2. 海外留学を行うことになったいきさつは何ですか。
海外留学に憧れ始めたきっかけは、私が学部生の頃(2019年)、Giambini先生の研究室へ留学されていた同大学院OBの由利拓真先生(現京都橘大学)の存在でした。由利先生には留学前からアドバイザーとしてご教示いただいており、留学が決まった時の由利先生の姿をみて、私もそうなれたらいいなという思いが芽生えました。本格的に留学を目指したきっかけは、2020年にフェニックスで開催されたORSでした。当時、私は学部生で、前指導教官の清重佳郎先生の勧めで卒業研究テーマをORSへ投稿する機会をいただき、幸いにもアクセプトされ、初めて国際学会へ参加することになりました。初めての国際学会は私にとって刺激の連続で、学会規模の大きさと英語で円滑にディスカッションしている先生方の姿をみて、世界で研究したいと思いました。由利先生の紹介で学会会場に来ていたGiambini先生とも初めてお会いでき、ここしかないと思い、拙い英語で自分が行ってきた研究テーマのプレゼンと将来留学したい意思をその場で伝えました。Giambini先生はとても親身に聞いてくださり、留学のための2つのプランをご教示くださいました。プラン1は留学時の生活資金を自分で調達してからリサーチフェローとして留学する。プラン2はテキサス大学のPh。D。プログラムに直接アプライするプランでした。私はまずプラン1を選択し、大学院へ進学後、博士前期課程では指導教官の村先生からご指導をいただきながら日本学術振興会特別研究員DC1(学振)の獲得を目指しました。その結果、2021年9月に採用が決定し、Giambini先生も快く留学を引き入れてくださったため、2022年8月からテキサス大学へ留学させていただく運びとなりました。学振の獲得へ至る道のりは、右も左も分からなかった私を正しい方向へ導いてくださった先生方のサポート無しでは辿り着けませんでした。このような恵まれた環境下で学部、大学院生活を送れていたことが私にとって一番の海外留学へのきっかけだったと思います。この場を借りてご指導いただいた前指導教官の清重先生、現指導教官の村先生、アドバイザーの由利先生、山形県立保健医療大学関係者に感謝申し上げます。
3. 海外での留学や生活について不安だったことがありますか。そしてその不安について今現在はどう感じておられますか。
不安だった点はまず英語でのコミュニケーションでした。英語学習は留学する2年前から週5日15分オンライン英会話をやると決めて取り組んではいました(サボってしまった時もありました)が、実際現地での会話はテンポが速く、最初は会話に入れず、苦しい思いと自分の勉強不足を反省しました。

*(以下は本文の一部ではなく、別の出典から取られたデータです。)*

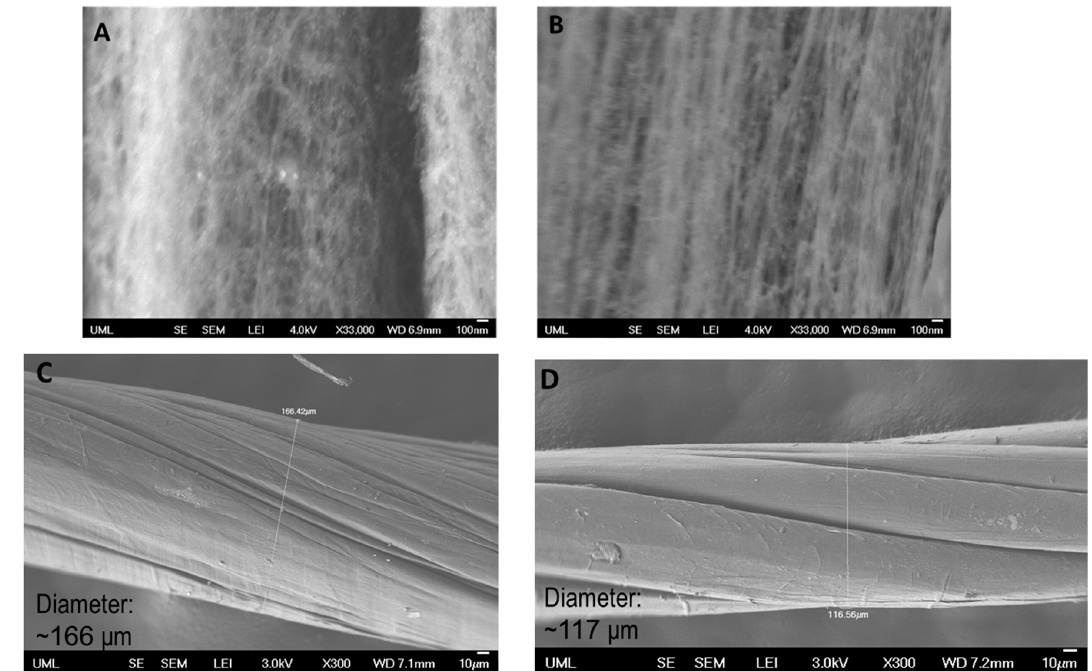
Figure 8. Untreated CNTYs (stretching direction) after 100 cycles to a 5% strain ( A ) and a 12% strain ( B ). Untreated CNTYs diameter (perpendicular to the stretching direction) before ( C ) and after cyclic tension to 12% strain ( D ).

特に、最初のラボミーティングでは、他のラボメンバーがスムーズにプレゼン、ディスカッションをする中で、私はなかなか自分の意見を伝えられず、Giambini先生とラボメンバーが険しい顔になりながらも必死に意図を汲み取ろうとしてくださったことは今でも覚えており、大変苦労をかけたと思います。それでもラボメンバーはいつも快く私の相談に乗ってくださり、彼らのサポートを得ながら平日は研究、週末は一緒に遊びに出かける中で、会話のテンポ感や会話独自の表現や言い回しを学んでいくことができました。これは現地でのコミュニケーションを通じてしか得られなかったものだと思います。プレゼンの面では、私と同じようにリサーチフェローとして留学していた学生のシンプルな表現かつ簡潔な文章で発表している姿をみて、そのやり方を真似していったことで、次第にGiambini先生とラボメンバーの顔が険しくなる時は減りました。もちろんまだ会話についていけない時はあります。。。また、留学時期が円安時期と重なっていたため、生活資金も不安な点でした。学振から支給される生活資金20万円のうち、家賃で半分は消費したため、残りの資金でギリギリの生活を送っていました。テキサスの家賃・物価は他の州よりも安価であったことが救いで、他の州であれば生活はできていなかったと思います(笑)

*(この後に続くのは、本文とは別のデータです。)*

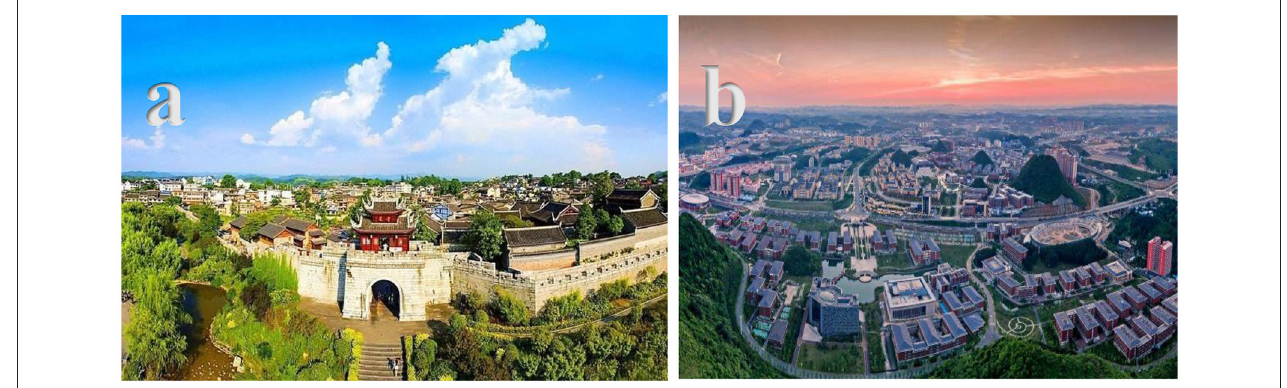
FIGURE 6 | Qingyan Ancient Town in Gui’an New District (a) ; University Town in Gui’an New District (b) (Photographed by authors).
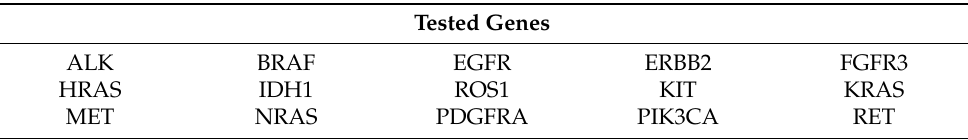
Table 1. Genetic panel used for all three patients.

4. これから海外留学を考えておられる方へのアドバイス
20代で海外留学を経験できたことは、とても大きな財産となりました。1つ目は海外の研究者と共に英語での研究生活を送れたことで、今後国を跨いで共同研究する選択肢が増えたことです。2つ目は国際学会での発表で、だんだんとディスカッションができるようになり、発表を行う意義が大きくなったことです。3つ目は留学生活の中で米国はもちろん様々な国の友人ができ、コミュニティが大きく広がったことです。留学前にはいなかった海外の友人ができたことは、言語の面はもちろん、今まで知らなかったその国の文化や情勢を学ぶきっかけにもなりました。私は単身での留学だったため、特にルームメイトやラボメンバーとは言語面から精神面においてもお互いに支え合う仲となり、一生の友人になりました。留学して一番に感じたことは、想像以上に海外からのインターナショナルステューデントやリサーチフェローなどの留学生は多く、留学生に対しての理解があり、お互いに助け合って研究・生活している環境があるということでした。最初は怯えながらの海外留学への一歩でしたが、今では自信をもってその一歩を踏んで良かったと思っています。拙い文章で恐縮ですが、私の経験が皆様の海外留学挑戦への一歩を後押しできますと幸いです。
5. 研究室・テキサス州サンアントニオの紹介
私が留学したHugo Giambini先生の研究室(Musculoskeletal & Orthopedic Biomechanics Laboratory)では、肩関節のバイオメカニクス研究、画像解析研究、分子生物学研究が行われており、MicroScribe、Material Testing System、3D Digital Image Correlation System、 Shear Wave Elastographyなど最新鋭の研究設備も整っています。隣接するUT Healthの肩関節チームとも共同研究が行われています。私は主にCadaverを用いたバイオメカニクス研究を行っており、肩腱板筋亜区画の関節安定性への寄与をテーマに研究を続けています。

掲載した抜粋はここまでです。